April 24, 2017
By Mark Terry, BioSpace.com Breaking News Staff
On Friday, April 21, President Trump signed an executive order that will have the Department of Treasury review tax regulations issued in 2016 and 2017 that it views as overly complex and burdensome. During the ceremony, President Trump said, “We have taken unprecedented action to bring back our jobs and return power to our citizens. It’s been taken away. We’ve lifted one terrible regulation after another at a record clip, from the energy sector to the auto sector. And we have more to go. We’re here today to continue this great economic revival.”
Although what great economic revival he’s referring to is unknown, and the tax changes are far more likely to focus on corporate tax structure than individual taxes, it does seem likely that the Trump Administration and Secretary of Treasury Steve Mnuchin will repeal at least part of the Obama Administration’s rules affecting so-called “tax inversions.”
And if so, this could breathe new life into the now-dead merger between Pfizer and Dublin-based Allergan .
A tax inversion is where a U.S.-based company acquires a company located in a country—such as Ireland—which has a much lower corporate tax rate than the U.S. The U.S.-based company then shifts its domicile to the lower-taxed country to take advantage of the lower corporate rate.
Pfizer and Allergan were planning a merger that would do just that. Then, in April 2016, the U.S. Treasury Department released a new set of rules that makes it more difficult for U.S. companies to conduct tax inversions. The rules, which were over 300 pages in length, had two primary components. The first part took on “serial inverters,” which allowed the government to ignore U.S. assets acquired by these companies over the last three years.
The second component involved earnings stripping. The new rules stated, “Today’s action makes it more difficult for foreign-parented groups to quickly load up their U.S. subsidiaries with related-party debt following an inversion or foreign takeover, by treating as stock the instruments issued to a related corporation in a dividend or a limited class of economically similar transactions.”
The new rules were pointedly aimed at Pfizer and did what the Treasury Department apparently wanted them to do—kill the deal.
Now there is speculation that Trump’s Treasury Department will likely dismantle those new rules. As TheStreet writes, “The order could potentially open the door for pharmaceutical giants Allergan and Pfizer to take another whack at the $160 billion deal squashed by Obama regulations in 2016.”

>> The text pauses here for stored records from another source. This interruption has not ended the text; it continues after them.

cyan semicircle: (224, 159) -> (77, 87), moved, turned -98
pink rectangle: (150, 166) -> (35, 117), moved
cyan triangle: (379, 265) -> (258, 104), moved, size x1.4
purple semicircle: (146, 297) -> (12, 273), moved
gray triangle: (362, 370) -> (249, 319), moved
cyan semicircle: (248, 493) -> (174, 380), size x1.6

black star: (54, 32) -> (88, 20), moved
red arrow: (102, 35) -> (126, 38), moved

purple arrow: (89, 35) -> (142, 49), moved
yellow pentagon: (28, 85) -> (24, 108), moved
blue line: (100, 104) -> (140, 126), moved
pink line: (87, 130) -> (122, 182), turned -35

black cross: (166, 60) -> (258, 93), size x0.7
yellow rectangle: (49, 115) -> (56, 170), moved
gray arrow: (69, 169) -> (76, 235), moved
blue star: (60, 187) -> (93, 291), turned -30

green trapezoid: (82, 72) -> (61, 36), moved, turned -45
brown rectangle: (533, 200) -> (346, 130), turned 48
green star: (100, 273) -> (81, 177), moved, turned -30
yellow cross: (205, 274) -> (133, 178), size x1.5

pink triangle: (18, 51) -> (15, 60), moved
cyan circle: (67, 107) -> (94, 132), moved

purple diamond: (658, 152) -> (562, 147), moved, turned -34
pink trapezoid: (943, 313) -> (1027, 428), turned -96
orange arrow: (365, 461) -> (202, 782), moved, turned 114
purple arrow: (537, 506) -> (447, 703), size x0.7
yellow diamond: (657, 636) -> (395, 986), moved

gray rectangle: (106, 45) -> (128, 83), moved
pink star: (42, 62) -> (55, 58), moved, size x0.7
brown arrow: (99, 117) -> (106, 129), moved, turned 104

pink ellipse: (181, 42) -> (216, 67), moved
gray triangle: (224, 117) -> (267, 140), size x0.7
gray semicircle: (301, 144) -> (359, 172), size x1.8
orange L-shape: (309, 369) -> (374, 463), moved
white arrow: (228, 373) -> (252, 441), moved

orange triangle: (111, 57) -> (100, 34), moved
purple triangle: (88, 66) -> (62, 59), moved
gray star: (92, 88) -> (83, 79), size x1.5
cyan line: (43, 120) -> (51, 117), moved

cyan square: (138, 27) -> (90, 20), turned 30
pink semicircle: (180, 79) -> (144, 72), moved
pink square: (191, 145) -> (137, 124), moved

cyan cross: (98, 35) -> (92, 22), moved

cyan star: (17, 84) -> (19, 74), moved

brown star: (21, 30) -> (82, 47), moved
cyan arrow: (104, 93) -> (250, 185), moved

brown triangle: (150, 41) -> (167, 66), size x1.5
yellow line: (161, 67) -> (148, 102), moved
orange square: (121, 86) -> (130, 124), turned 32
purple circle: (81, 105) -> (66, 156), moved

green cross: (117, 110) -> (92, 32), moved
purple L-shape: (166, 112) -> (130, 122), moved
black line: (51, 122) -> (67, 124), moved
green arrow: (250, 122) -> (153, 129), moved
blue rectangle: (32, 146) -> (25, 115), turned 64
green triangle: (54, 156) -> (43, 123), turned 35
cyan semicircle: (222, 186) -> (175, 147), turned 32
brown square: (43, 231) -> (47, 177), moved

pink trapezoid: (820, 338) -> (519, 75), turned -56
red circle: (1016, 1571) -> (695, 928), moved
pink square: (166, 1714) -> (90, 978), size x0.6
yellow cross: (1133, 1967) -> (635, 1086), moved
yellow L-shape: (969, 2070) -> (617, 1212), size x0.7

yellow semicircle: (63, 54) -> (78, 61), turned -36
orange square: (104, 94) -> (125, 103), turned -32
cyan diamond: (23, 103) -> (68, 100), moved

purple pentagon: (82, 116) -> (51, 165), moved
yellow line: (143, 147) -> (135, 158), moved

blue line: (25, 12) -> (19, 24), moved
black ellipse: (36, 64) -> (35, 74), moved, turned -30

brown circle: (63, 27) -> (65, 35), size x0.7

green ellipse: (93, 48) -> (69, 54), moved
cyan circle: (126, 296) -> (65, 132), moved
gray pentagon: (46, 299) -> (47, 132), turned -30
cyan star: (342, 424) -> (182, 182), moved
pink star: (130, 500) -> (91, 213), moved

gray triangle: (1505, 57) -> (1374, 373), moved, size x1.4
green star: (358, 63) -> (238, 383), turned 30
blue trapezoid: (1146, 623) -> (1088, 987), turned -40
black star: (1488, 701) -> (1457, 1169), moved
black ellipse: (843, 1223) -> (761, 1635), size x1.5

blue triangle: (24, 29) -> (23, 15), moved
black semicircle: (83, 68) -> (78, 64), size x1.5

“Maybe Pfizer would go back with Allergan,” said Bob Willens, a New York-based analyst and former Lehman Brothers managing director, to TheStreet. “I’m sure they still want to do the deal, and the only thing that’s prevented it is those regulations.”
Of course, it’s not clear if Secretary Mnuchin and President Trump will go after these regulations specifically—although the administration’s track record to-date has suggested if the Obama Administration enacted it, they want to repeal it, regardless of its benefit to the American people. Steve Rosenthal, senior fellow at the Urban-Brookings Tax Policy Center, told TheStreet, “I think the ‘serial inverter’ regulations might be on the table. The serial inverter regulations ignored Allergan’s prior combinations with U.S. firms, to determine whether Allergan was a smaller foreign company being combined with a larger U.S. company, which would be bad, or was a larger or similar sized foreign company being combined with a U.S. company, which would be fine.”
The U.S. Chamber of Commerce filed a lawsuit in August regarding the Obama inversion rules, which are still in court. If Mnuchin and his staff go after the rules, that could preempt the court case.
One thing is likely—tax lawyers are going to be kept by. Steven Miller, former commissioner of the IRS and national director of tax at Alliantgroup, told TheStreet, “If I had a client who had been hit with an adverse position in financial regulations in 2016, I’d be putting my paper together to go on in. It could be a small cottage industry.”
Trump and Mnuchin may find this to be more difficult to accomplish than expected, however. Even though the Obama rules were considered by conservatives to be another example of Executive overreach, the reality is more complicated. Definitive changes to the U.S. tax code regarding tax inversions require an act of Congress. Democrats, in general, are opposed to the rollback of the Obama rules, but it’s not clear if the Republicans—despite paying lip service to it—are at all enthused about the idea of allowing large companies to leave the country with the primary goal of avoiding U.S. taxes.